Terms in Roman Catholic canon law

Obreption (from Latin obreptio, the act of stealing upon) and subreption (from Latin subreptio, the act of stealing and Latin surripere, to take away secretly) are terms used in the canon law of the Catholic church for species of fraud by which an ecclesiastical rescript is obtained.

In Catholic Canon law, obreption is "the obtaining of or attempting to obtain a dispensation from ecclesiastical authority or a gift from the sovereign by fraud", "a positive allegation of what is false". Subreption in Catholic Canon law is "a concealment of the pertinent facts in a petition, as for dispensation or favor, that in certain cases nullifies the grant", "the obtainment of a dispensation or gift by concealment of the truth".

The terms are also used in the same senses as in Catholic canon law in Scots law.

== Etymology ==
Both words come from the Latin word repo/reptum (genitive), meaning to creep or crawl.

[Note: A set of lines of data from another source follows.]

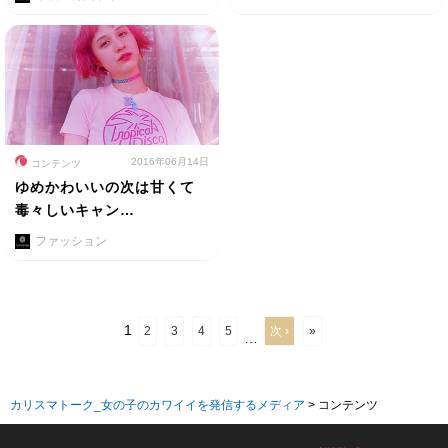
2016年06月14日
コンテンツ
ゆめかわいいの次は甘くて
毒々しいキャン…
ファッション
1
2
3
4
5
次 ›
»
…
カリスマトーク_女の子のカワイイを発信するメディア
>
コンテンツ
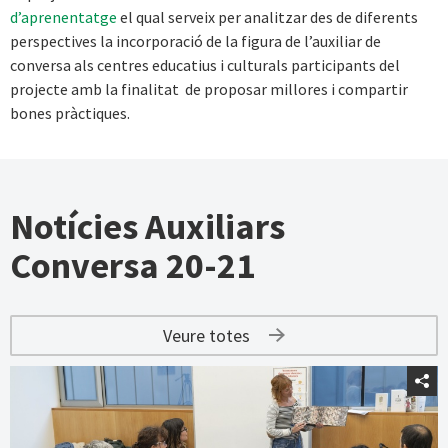
d’aprenentatge
el qual serveix per analitzar des de diferents
perspectives la incorporació de la figura de l’auxiliar de
conversa als centres educatius i culturals participants del
projecte amb la finalitat de proposar millores i compartir
bones pràctiques.
Notícies Auxiliars
Conversa 20-21
Veure totes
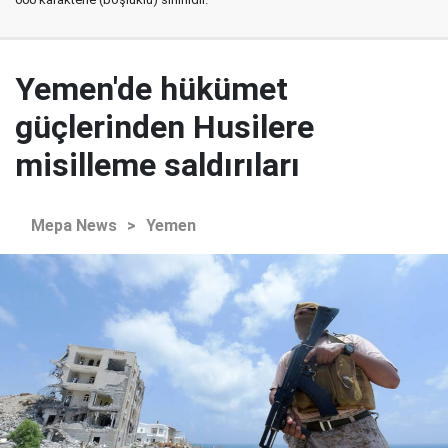
Yemen'de hükümet
güçlerinden Husilere
misilleme saldırıları
Mepa News
>
Yemen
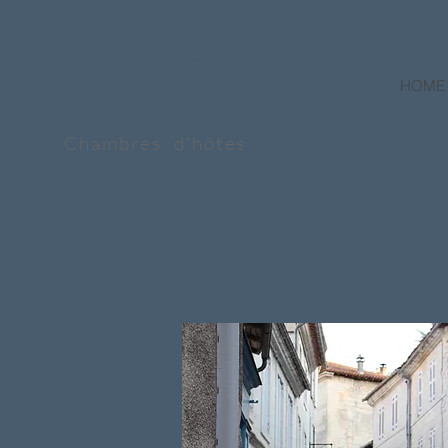
range
leuet
G
B
HOME
Chambres d'hôtes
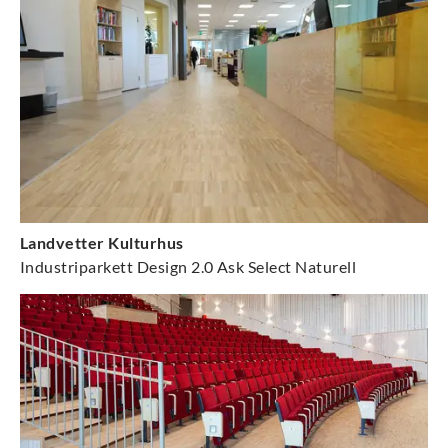
Landvetter Kulturhus
Industriparkett Design 2.0 Ask Select Naturell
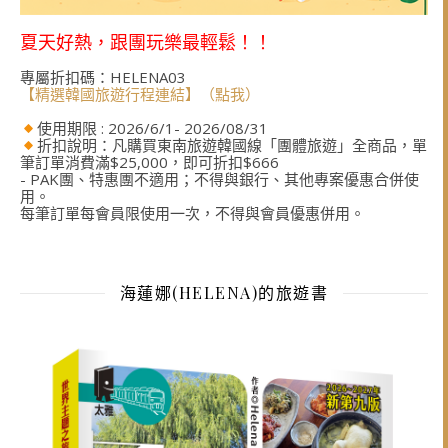
夏天好熱，跟團玩樂最輕鬆！！
專屬折扣碼：HELENA03
【精選韓國旅遊行程連結】（點我）
使用期限 : 2026/6/1- 2026/08/31
折扣說明：凡購買東南旅遊韓國線「團體旅遊」全商品，單
筆訂單消費滿$25,000，即可折扣$666
- PAK團、特惠團不適用；不得與銀行、其他專案優惠合併使
用。
每筆訂單每會員限使用一次，不得與會員優惠併用。
海蓮娜(HELENA)的旅遊書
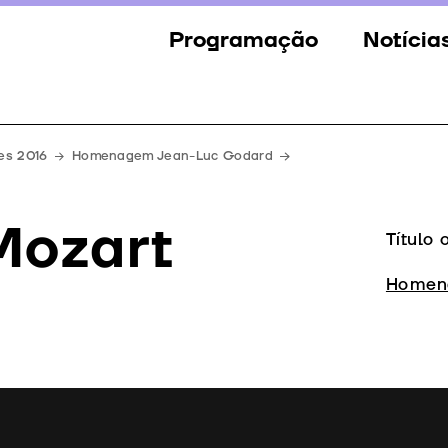
Programação
Notícia
Secções
Notícia
Eventos
Galeria
es 2016
Homenagem Jean-Luc Godard
Convidados
Imprens
Mozart
Júri
Título 
Prémios
Homen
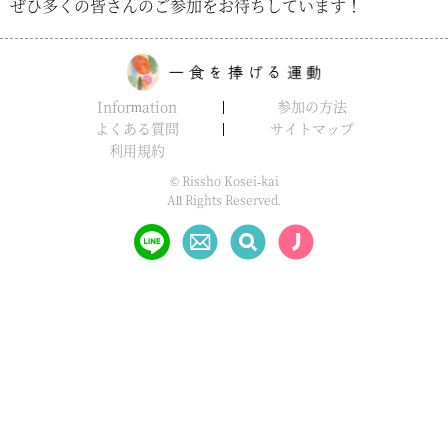
ぜひ多くの皆さんのご参加をお待ちしています！
Information
参加の方法
よくある質問
サイトマップ
利用規約
© Rissho Kosei-kai
All Rights Reserved.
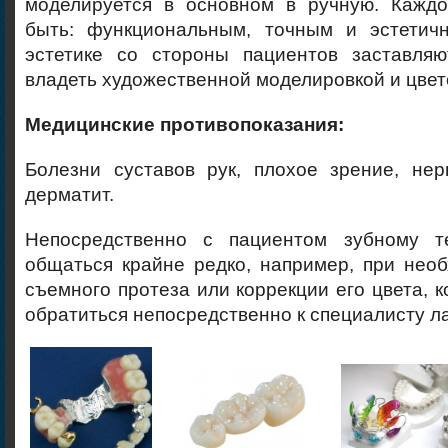
моделируется в основном в ручную. Кажд
быть: функциональным, точным и эстетич
эстетике со стороны пациентов заставляю
владеть художественной моделировкой и цве
Медицинские противопоказания:
Болезни суставов рук, плохое зрение, нер
дерматит.
Непосредственно с пациентом зубному те
общаться крайне редко, например, при нео
съемного протеза или коррекции его цвета, к
обратиться непосредственно к специалисту л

The prefix, Ob- means "towards, against, or, in the way of"; Sub- means "under, or, close to".

==Legal requirements==
Dispensations or graces are not granted unless there be some motive for requesting them, and the law of the Church requires that the true and just causes that lie behind the motive be stated in every prayer for such dispensation or grace.

When the petition contains a statement about facts or circumstances that are supposititious or at least, modified if they really exist, the resulting rescript is said to be vitiated by obreption, which consists in a positive allegation of what is false.

If, on the other hand, silence had been observed concerning something that essentially changed the state of the case, the concealment or suppression of statements or facts that according to law or usage should be expressed in an application or petition for a rescript is called subreption.

Rescripts obtained by obreption or subreption are null and void when the motive cause of the rescript is affected by them. If it is only the impelling cause, and the substance of the petition is not affected, or if the false statement was made through ignorance, the rescript is not vitiated. As requests for rescripts must come through a person in ecclesiastical authority, it is his duty to inform himself of the truth or falsity of the causes alleged in the petitions, and in case they are granted, to see that the conditions of the rescript are fulfilled.

In its effects subreption is equivalent to obreption. Subreption may be intentional and malicious, or attributable solely to ignorance or inadvertence. It may affect the primary, substantial reason or motive of the grant, or constitute merely a secondary or impellent cause of the concession.